Reviews

Kadınlar ve gölge bölümü tüylerimi diken diken etse de gölge ve ışığın, doğu ve batı kültürlerinde yerinin karşılaştırılarak anlatımı yazarın üslubuyla birleşince elimden bırakamadım.

Tanizaki nin estetik algısı hakkında ve japon kültürü üzerine kısacık bir kitap. Kurgu dışı sevmeyen bana bile okuttu kendini :)

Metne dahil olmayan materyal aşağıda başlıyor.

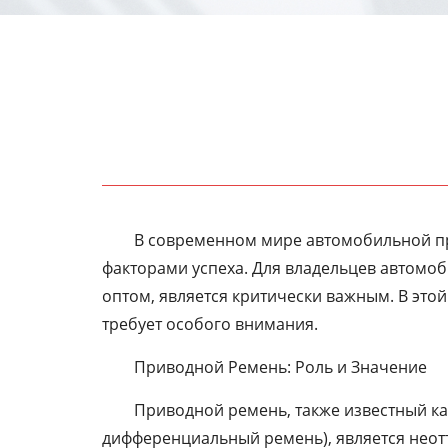
В современном мире автомобильной пр
факторами успеха. Для владельцев автомоб
оптом, является критически важным. В это
требует особого внимания.
Приводной Ремень: Роль и Значение
Приводной ремень, также известный к
дифференциальный ремень), является неот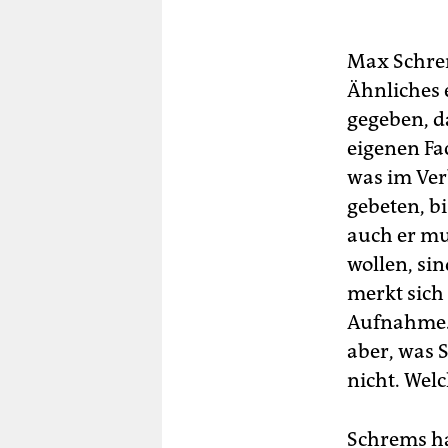
Max Schrem
Ähnliches 
gegeben, d
eigenen Fa
was im Ver
gebeten, bi
auch er mus
wollen, si
merkt sich
Aufnahme. 
aber, was S
nicht. Wel
Schrems ha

“Bana göre biz Doğulular, içinde bulunduğumuz şartlardan hoşnut olmayı amaçlayıp elimizdekilerle mutlu olduğumuz için karanlıktan şikayet etmek yerine bunun bir çaresi olmadığını kabullenip ışık azsa azdır der, karanlık üzerinde düşüncelere gömülür ve karanlığın içindeki doğal güzelliği keşfederiz. Ancak yenilikçi Batılı yetinmeyip elindekini iyileştirmekte kararlıdır her zaman. Mumdan gaz lambasına, gaz lambasından elektrik ışığına daha aydınlık bir ışık arayışı asla bitmiyor, en önemsiz gölgeyi bile yok etmek adına hiçbir zahmetten kaçınmıyor.” Tanizaki, Doğu ile Batı arasındaki nüanslara değinerek atalarının karanlıklarda yaşama zorunluğunu gölgeyi keşfederek güzelleştirmesini ve bunun Doğu’nun güzellik ve estetik anlayışındaki etkisini anlatıyor. Gölgelerin ve alacakaranlığın getirdiği ince, loş ışığın zarif parıltısında, geçmiş dünyanın mükemmel olmayan koşullarının güzelleşmesine dair bir övgü bir bakıma. Tabii kitabın yazım tarihinin 1933 olduğunu atlamamak gerekiyor. Zira kitabın yazılmasından yaklaşık 70 yıl sonrasında Tanizaki’nin topraklarını ziyaret ettiğimde kitapta anlatılan hassasiyeti ve gölgenin dansını ancak tapınaklar ve geleneksel alanlarda görebildim. Zira artık ışık ve renkler Japonya’nın vazgeçilmezlerinden.